Which model is better?


In [None]:
from sklearn.model_selection import cross_val_score
from sklearn.tree import DecisionTreeClassifier
from sklearn.ensemble import RandomForestClassifier
from xgboost import XGBClassifier

# Create a list of models
models = [DecisionTreeClassifier(), RandomForestClassifier(), XGBClassifier()]

best_model = None
best_score = 0

# Iterate through the models
for model in models:
    # Train and evaluate the model using cross-validation
    scores = cross_val_score(model, X, y, cv=5)  # Perform 5-fold cross-validation
    mean_score = scores.mean()  # Calculate the mean score

    # Keep track of the best model
    if mean_score > best_score:
        best_score = mean_score
        best_model = model

# The best model is now stored in the best_model variable
print("The best model is: ", best_model)

How did it worked in the code?\
The for loop in the model selection task went through a list of machine learning models: Decision Tree, Random Forest, and XGBoost.
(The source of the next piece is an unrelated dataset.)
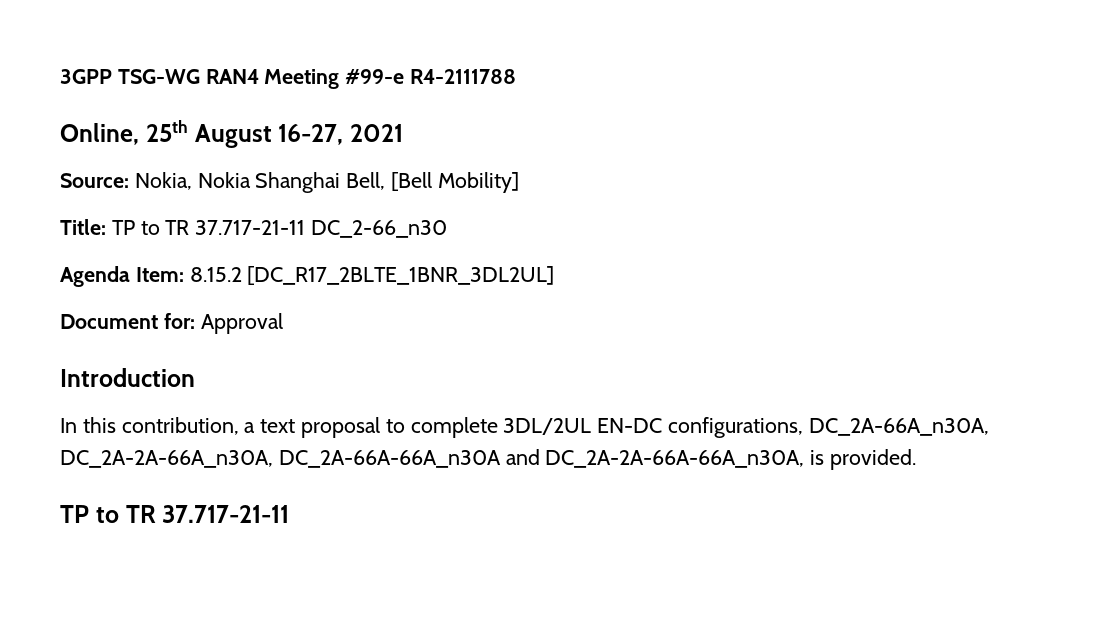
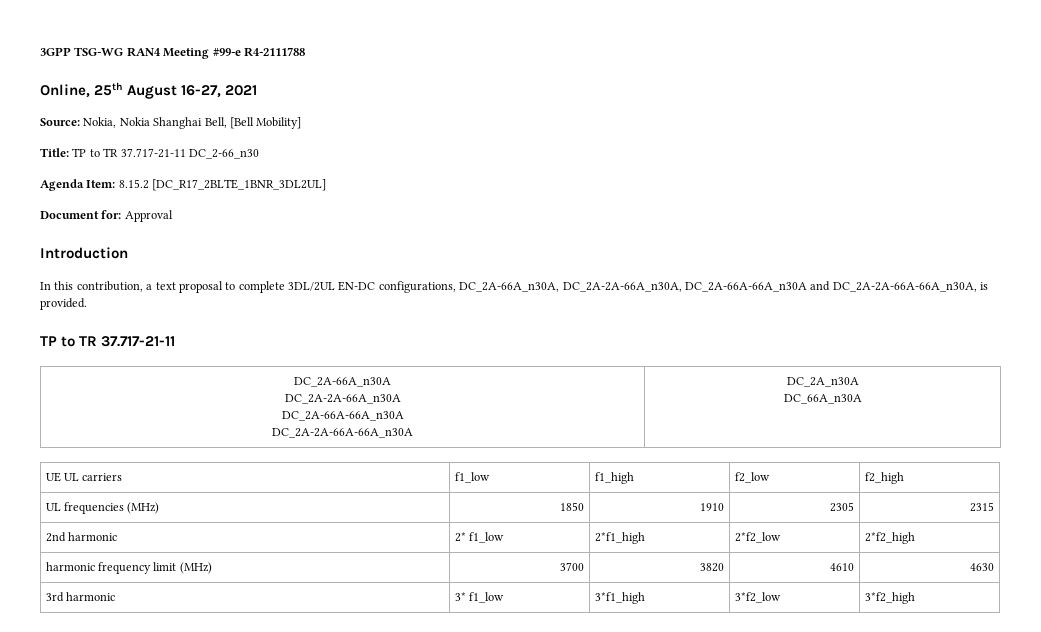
(290, 514) none -> [294,377,391,387] [284,394,401,404] [281,411,404,421] [272,428,413,438] [786,377,859,387] [783,394,862,404] [45,472,123,482] [454,472,490,483] [594,472,634,484] [734,472,770,483] [864,472,904,484] [45,502,160,514] [560,502,585,511] [700,503,725,511] [830,502,855,512] [970,502,995,512] [45,532,118,542] [454,532,505,543] [594,532,645,544] [734,532,781,543] [864,532,915,544] [45,562,212,574] [560,562,585,571] [700,563,725,572] [830,563,855,571] [970,563,995,571] [45,592,116,602] [454,592,505,603] [594,592,645,604] [734,592,781,603] [864,592,915,604] // DC_2A-66A_n30A // DC_2A-2A-66A_n30A // DC_2A-66A-66A_n30A // DC_2A-2A-66A-66A_n30A | DC_2A_n30A // DC_66A_n30A // UE UL carriers | f1_low | f1_high | f2_low | f2_high // UL frequencies (MHz) | 1850 | 1910 | 2305 | 2315 // 2nd harmonic | 2* f1_low | 2*f1_high | 2*f2_low | 2*f2_high // harmonic frequency limit (MHz) | 3700 | 3820 | 4610 | 4630 // 3rd harmonic | 3* f1_low | 3*f1_high | 3*f2_low | 3*f2_high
For each model, it did the following:
- Trained the model: Used training data (X_train, y_train) from train_test_split to train the current model.
- Evaluated the model: After training, assessed the model's performance using test data (X_test, y_test) from train_test_split. Calculated metrics like accuracy, precision, recall, and F1 score.
- Comparison: Compared the current model's performance with the best model so far. If the current model did better, it became the new best model.
- Final selection: At the loop's end, chose the model with the best performance based on evaluation metrics as the best model for the task.

## To Sumup


To enhance the model's performance, one can consider the following steps, firstly, engage in Feature Engineering by creating new features or transforming existing ones to better represent data relationships. Secondly, perform Hyperparameter Tuning by adjusting parameters like the maximum depth of the tree, minimum samples per leaf, or the splitting criterion to find the optimal configuration for the data. Additionally, explore Model Selection by evaluating alternative machine learning models such as random forests, gradient boosting, or linear models to determine if a different approach may better capture data relationships. Finally, ensure proper Data Preprocessing, including handling missing values, scaling features, and encoding categorical variables. These steps collectively aim to improve the model's effectiveness in learning from the data and making accurate predictions.